Regulatory Update: Middle East Edition – September 2021
This edition includes – DIFC hosts Blockchain Week, ADGM Arbitration Centre and Permanent Court of Arbitration sign a Cooperation Agreement, CBUAE to host the Future of Finance Conference and Basel Committee publishes newsletter on cyber threats.
The Dubai International Finance Centre (“DIFC”) Innovation Hub hosted Blockchain Week to help accelerate the UAE’s digital economy and educate on future finance. The key topics included encrypted banking services, digital assets, smart contracts, digital assets regulation, and an overview of the investment landscape for innovation in appreciation of the expanded use of blockchain technologies. Attendees had the opportunity to participate in interactive seminars and hear from industry speakers.

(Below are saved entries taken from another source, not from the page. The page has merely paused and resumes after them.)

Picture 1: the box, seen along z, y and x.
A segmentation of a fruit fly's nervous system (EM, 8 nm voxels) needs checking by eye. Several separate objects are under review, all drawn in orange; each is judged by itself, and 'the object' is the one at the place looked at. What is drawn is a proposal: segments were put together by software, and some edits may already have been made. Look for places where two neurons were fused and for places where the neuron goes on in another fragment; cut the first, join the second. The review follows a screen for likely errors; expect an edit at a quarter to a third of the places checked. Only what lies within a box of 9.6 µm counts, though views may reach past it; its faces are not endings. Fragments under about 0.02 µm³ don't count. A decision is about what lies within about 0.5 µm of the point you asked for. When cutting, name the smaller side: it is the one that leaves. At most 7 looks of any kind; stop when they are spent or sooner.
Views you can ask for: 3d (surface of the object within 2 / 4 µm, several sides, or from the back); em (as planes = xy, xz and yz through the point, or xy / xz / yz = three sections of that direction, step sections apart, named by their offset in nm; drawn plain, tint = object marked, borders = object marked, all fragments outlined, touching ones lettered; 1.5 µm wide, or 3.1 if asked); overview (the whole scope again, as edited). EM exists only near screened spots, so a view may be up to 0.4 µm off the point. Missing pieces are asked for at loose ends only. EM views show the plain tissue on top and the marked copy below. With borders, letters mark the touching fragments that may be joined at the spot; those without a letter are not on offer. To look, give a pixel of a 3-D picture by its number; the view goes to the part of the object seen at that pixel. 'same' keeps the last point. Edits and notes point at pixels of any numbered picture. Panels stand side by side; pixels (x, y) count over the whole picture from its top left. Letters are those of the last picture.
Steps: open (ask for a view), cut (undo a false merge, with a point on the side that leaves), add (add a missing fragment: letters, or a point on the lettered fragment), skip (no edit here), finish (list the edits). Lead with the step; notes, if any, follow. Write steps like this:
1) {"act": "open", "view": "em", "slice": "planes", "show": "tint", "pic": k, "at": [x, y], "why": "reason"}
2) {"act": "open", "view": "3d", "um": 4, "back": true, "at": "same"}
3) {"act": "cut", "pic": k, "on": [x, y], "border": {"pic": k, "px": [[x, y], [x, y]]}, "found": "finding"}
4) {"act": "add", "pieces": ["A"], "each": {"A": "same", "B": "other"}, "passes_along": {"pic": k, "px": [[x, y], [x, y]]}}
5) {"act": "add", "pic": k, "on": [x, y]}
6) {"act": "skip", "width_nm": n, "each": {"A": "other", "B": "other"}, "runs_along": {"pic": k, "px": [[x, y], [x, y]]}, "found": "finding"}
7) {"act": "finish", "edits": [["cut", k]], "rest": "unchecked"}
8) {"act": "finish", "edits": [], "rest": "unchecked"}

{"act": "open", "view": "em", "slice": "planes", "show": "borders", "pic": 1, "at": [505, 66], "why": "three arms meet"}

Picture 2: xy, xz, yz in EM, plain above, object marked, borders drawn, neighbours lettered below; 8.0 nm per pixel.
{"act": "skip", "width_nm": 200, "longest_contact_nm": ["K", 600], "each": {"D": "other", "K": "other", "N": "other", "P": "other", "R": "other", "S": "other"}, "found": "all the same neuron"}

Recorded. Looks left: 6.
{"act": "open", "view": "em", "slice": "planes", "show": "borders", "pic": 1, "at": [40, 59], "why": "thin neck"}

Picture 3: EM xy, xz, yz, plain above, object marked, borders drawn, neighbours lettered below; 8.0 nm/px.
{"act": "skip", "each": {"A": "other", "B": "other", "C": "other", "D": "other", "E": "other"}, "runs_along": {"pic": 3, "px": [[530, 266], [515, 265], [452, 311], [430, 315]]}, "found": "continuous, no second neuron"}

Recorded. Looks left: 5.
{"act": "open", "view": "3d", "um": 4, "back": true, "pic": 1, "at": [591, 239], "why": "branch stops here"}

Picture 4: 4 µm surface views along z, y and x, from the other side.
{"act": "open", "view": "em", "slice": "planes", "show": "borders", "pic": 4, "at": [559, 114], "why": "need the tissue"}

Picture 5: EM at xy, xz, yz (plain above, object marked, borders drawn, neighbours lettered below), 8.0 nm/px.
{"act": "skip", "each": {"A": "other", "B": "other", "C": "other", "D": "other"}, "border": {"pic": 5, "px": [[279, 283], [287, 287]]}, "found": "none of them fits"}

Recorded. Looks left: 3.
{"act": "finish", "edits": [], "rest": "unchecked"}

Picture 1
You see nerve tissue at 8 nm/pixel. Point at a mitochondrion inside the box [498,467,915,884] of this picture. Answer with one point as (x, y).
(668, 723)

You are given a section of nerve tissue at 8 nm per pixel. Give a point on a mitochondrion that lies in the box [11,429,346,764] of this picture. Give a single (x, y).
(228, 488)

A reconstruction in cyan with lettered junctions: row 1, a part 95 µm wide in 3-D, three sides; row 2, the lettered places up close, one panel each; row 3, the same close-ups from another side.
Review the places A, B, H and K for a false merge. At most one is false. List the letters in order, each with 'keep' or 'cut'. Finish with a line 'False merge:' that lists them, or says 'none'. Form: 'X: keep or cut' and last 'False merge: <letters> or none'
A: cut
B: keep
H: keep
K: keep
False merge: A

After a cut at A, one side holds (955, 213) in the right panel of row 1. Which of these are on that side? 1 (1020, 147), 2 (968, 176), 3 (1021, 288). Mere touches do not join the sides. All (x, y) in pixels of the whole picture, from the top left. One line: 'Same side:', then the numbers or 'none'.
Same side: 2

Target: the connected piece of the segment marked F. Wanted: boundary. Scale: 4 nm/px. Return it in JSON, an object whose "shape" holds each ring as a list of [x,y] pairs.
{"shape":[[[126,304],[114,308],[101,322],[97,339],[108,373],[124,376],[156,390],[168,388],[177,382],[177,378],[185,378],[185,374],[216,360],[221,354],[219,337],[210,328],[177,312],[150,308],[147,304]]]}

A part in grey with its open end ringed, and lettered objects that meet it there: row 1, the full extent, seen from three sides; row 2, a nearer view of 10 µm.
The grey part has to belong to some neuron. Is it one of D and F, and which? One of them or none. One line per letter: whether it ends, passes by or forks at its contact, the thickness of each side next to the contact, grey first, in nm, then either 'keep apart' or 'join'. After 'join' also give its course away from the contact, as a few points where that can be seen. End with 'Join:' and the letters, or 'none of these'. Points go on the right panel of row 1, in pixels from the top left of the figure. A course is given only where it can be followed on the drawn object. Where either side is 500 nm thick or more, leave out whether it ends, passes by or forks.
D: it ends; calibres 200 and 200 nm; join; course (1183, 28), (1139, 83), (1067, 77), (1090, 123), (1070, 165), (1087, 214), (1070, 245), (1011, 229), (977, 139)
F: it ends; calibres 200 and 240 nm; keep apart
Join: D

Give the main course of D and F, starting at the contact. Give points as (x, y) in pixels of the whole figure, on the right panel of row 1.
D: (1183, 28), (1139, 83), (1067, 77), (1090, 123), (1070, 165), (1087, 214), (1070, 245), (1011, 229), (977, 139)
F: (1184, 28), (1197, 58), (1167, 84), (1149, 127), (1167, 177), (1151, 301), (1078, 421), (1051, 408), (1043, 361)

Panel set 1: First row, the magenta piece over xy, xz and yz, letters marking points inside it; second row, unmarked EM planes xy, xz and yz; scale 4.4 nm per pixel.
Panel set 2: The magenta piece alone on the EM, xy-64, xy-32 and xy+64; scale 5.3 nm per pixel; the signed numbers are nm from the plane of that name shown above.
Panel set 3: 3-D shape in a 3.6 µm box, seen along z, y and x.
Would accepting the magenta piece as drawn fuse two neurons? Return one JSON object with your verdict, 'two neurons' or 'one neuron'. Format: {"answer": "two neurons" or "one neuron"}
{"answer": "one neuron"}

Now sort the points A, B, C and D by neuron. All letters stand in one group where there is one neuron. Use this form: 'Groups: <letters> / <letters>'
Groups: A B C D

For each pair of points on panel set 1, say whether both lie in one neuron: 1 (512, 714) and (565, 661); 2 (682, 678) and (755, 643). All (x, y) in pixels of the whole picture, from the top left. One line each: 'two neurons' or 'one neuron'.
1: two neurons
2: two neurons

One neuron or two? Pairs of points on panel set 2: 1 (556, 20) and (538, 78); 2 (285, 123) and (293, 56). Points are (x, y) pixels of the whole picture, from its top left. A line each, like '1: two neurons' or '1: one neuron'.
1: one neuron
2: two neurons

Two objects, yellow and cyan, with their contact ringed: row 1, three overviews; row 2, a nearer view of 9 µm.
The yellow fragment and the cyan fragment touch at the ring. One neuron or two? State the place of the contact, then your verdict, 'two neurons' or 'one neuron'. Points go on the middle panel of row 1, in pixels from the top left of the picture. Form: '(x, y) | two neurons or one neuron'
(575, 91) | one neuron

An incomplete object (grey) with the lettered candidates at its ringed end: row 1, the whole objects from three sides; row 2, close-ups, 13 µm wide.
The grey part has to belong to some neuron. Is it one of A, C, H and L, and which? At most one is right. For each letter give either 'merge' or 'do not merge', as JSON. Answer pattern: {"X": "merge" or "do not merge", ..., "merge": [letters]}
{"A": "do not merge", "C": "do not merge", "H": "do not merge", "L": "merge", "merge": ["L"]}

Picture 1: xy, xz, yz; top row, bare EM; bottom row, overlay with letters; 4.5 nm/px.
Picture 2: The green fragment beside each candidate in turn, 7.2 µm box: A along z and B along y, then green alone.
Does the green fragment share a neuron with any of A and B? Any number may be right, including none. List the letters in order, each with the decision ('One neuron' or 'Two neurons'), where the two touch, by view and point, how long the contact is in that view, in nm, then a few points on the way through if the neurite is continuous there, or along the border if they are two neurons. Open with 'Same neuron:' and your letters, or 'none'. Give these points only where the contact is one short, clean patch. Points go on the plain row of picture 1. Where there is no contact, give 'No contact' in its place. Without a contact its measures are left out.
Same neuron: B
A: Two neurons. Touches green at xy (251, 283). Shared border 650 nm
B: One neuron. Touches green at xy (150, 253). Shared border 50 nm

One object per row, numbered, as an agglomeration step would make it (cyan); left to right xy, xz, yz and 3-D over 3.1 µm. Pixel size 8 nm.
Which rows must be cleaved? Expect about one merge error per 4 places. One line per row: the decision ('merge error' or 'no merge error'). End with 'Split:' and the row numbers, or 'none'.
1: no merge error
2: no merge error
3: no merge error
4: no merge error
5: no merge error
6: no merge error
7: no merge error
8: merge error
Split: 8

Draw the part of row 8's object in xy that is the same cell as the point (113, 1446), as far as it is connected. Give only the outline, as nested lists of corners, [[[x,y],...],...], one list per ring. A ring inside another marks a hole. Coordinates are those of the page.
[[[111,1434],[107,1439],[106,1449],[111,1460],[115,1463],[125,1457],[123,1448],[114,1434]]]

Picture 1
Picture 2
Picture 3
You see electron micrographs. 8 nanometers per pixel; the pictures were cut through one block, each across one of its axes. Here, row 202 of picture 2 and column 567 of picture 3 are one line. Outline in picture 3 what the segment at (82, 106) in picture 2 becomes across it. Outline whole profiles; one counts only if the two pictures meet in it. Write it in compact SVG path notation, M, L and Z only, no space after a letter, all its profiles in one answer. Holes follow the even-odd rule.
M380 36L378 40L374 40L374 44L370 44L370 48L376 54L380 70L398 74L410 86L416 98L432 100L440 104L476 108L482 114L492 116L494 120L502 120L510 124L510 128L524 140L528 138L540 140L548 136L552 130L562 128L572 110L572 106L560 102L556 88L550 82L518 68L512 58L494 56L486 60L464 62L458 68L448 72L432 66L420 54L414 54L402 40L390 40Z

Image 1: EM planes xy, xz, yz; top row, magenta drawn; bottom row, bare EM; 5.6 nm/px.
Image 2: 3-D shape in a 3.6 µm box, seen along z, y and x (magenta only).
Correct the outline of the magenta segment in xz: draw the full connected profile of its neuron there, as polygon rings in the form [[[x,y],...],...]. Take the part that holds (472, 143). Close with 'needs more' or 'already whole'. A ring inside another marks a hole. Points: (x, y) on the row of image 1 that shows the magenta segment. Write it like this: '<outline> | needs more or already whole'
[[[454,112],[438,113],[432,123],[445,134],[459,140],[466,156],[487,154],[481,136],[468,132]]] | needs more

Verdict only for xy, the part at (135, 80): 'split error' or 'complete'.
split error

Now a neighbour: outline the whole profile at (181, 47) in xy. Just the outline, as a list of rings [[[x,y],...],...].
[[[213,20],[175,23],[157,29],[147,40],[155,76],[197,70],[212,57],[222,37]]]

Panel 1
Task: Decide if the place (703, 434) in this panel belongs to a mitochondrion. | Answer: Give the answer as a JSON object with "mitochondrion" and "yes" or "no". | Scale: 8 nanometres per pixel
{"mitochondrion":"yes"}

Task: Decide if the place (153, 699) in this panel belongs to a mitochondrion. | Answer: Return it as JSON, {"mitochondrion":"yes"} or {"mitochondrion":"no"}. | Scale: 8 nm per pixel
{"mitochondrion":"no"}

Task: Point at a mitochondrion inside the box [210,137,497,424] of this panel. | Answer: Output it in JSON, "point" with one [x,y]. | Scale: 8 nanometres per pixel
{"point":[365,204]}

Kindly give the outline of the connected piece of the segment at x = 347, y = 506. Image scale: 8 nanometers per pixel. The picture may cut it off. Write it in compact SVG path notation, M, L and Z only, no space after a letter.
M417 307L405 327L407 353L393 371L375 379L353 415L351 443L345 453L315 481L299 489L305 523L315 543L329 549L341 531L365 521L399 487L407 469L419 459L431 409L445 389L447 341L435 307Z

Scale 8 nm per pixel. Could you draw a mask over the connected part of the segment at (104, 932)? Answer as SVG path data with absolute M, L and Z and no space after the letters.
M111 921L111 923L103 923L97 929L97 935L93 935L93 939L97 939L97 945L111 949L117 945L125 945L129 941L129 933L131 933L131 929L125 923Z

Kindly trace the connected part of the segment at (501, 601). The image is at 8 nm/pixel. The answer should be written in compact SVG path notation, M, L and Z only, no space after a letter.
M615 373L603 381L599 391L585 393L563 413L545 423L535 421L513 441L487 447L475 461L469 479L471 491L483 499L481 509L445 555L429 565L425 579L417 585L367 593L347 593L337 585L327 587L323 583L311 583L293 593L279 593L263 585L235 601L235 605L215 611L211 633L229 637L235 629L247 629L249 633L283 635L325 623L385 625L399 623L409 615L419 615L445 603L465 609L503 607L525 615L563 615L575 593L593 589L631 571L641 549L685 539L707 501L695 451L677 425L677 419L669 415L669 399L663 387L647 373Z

The Dubai Financial Services Authority (“DFSA”) issued a notice of legislative changes to various rulebooks following Consultation Paper No. 138 ‘Regulation of Security Tokens’.
The General Module (“GEN”) has been updated to:
- Include additional rules for financial promotions, which prohibit misleading consumers by misrepresenting a token as a particular type of investment. The promotion of tokens must be clear, fair and not misleading.
- Revise the DFSA’s powers to impose restrictions on any investment traded on any facility operated by the authorised person, where reasonable grounds exist. The restrictions include suspension or removal from trading.
- Update the definition of ‘Security’ and ‘Derivative’ to include cryptographically secured digital representations of rights and obligations.
- Include investment tokens in App6 and requiring:
- All firms that carry on certain activities relating to the definition of ‘Investment Token’ to seek approval from the DFSA, namely those who are:
- carrying on a financial service (as defined in GEN section 2.2.) which relates to an investment token, such as operating a facility on which investment tokens are traded or cleared, or giving advice on, or arranging deals in, such investment tokens
- making a financial promotion relating to an investment token
- making an offer to the public of an investment token
- applying for a security token to be admitted to the official list of securities
- Firms must assess whether they meet the definition of investment token and the type of investment it constitutes.
- Firms must retain evidence of their assessment of the investment token as part of their DFSA application.
- The definition of ‘Token’ (also defined in the Glossary Module (“GLO”) is expanded in App6 which details when:
- a token confers rights and obligations that are substantially similar in nature to those conferred by a specific investment
- an investment token is a share
- an investment token is a debenture
- an investment token is a warrant
- an investment token is a certificate
- an investment token is a unit in a fund
- an investment token is a structured product
- an investment token is an option
- an investment token is a future
- All firms that carry on certain activities relating to the definition of ‘Investment Token’ to seek approval from the DFSA, namely those who are:
The Authorised Market Institutions Module (“AMI”) has been updated to:
- Include tokens in the module, applicable to an authorised market institution operating a facility for investment tokens.
- Reflect amended member criteria for authorised market institutions operating as a facility for investment tokens, including due diligence requirements and additional requirements for direct access members.
- Exclude direct electronic access to members who are not considered direct access members.
- Amend the admission of investments to trading and clearing investment criteria, limiting some security tokens.
- Amend the guidelines for the prevention of market abuse, money laundering, and financial crime to include investment tokens.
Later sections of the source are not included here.